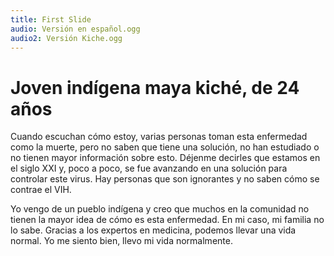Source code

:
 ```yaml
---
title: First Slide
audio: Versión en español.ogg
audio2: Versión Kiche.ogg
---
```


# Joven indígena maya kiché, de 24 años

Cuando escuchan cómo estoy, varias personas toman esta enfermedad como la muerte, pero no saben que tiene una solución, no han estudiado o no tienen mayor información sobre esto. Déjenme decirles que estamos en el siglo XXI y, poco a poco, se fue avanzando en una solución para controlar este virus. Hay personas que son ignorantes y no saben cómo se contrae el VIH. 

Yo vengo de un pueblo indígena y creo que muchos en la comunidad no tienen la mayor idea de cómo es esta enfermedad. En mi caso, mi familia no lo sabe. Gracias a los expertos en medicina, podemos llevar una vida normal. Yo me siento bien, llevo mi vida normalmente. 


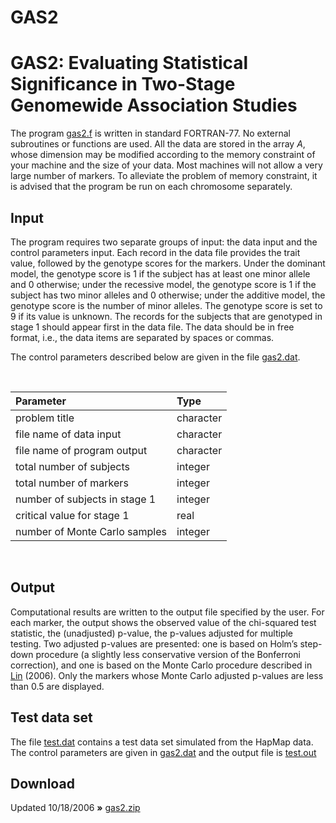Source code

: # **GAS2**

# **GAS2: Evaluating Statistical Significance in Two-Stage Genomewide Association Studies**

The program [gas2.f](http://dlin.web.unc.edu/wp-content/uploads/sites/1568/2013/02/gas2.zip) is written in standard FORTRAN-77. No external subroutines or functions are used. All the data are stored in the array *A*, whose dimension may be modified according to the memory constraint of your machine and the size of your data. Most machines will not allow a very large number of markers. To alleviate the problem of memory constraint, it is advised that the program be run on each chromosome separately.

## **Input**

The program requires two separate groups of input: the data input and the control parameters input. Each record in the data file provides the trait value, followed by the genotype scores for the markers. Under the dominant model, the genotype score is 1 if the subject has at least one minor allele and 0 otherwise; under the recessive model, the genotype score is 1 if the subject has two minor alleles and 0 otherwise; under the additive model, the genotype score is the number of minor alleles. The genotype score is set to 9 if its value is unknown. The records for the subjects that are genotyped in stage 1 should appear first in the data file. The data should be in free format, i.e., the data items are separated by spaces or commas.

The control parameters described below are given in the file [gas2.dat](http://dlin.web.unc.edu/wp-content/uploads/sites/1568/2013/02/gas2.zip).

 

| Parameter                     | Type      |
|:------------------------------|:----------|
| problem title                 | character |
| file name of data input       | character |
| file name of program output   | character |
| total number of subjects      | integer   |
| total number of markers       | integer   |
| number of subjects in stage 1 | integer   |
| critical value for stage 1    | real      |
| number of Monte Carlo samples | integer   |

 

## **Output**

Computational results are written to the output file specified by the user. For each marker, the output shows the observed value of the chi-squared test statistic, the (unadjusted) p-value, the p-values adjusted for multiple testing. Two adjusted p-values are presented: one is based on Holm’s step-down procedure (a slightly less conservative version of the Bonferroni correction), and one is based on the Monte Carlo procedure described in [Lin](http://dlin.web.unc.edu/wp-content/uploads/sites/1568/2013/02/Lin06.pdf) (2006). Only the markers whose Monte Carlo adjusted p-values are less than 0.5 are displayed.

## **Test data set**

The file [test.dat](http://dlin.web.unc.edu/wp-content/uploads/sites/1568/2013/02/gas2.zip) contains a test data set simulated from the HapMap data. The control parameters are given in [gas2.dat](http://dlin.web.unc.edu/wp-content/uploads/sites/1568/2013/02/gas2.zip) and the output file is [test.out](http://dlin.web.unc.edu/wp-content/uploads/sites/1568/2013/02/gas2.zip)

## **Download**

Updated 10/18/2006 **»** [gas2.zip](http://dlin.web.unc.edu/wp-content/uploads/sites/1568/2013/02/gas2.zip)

- _The task_: Copy each line of the listing in which the word "Carlo" can be found.

- _Solved exercise_:
| number of Monte Carlo samples | integer   |
Computational results are written to the output file specified by the user. For each marker, the output shows the observed value of the chi-squared test statistic, the (unadjusted) p-value, the p-values adjusted for multiple testing. Two adjusted p-values are presented: one is based on Holm’s step-down procedure (a slightly less conservative version of the Bonferroni correction), and one is based on the Monte Carlo procedure described in [Lin](http://dlin.web.unc.edu/wp-content/uploads/sites/1568/2013/02/Lin06.pdf) (2006). Only the markers whose Monte Carlo adjusted p-values are less than 0.5 are displayed.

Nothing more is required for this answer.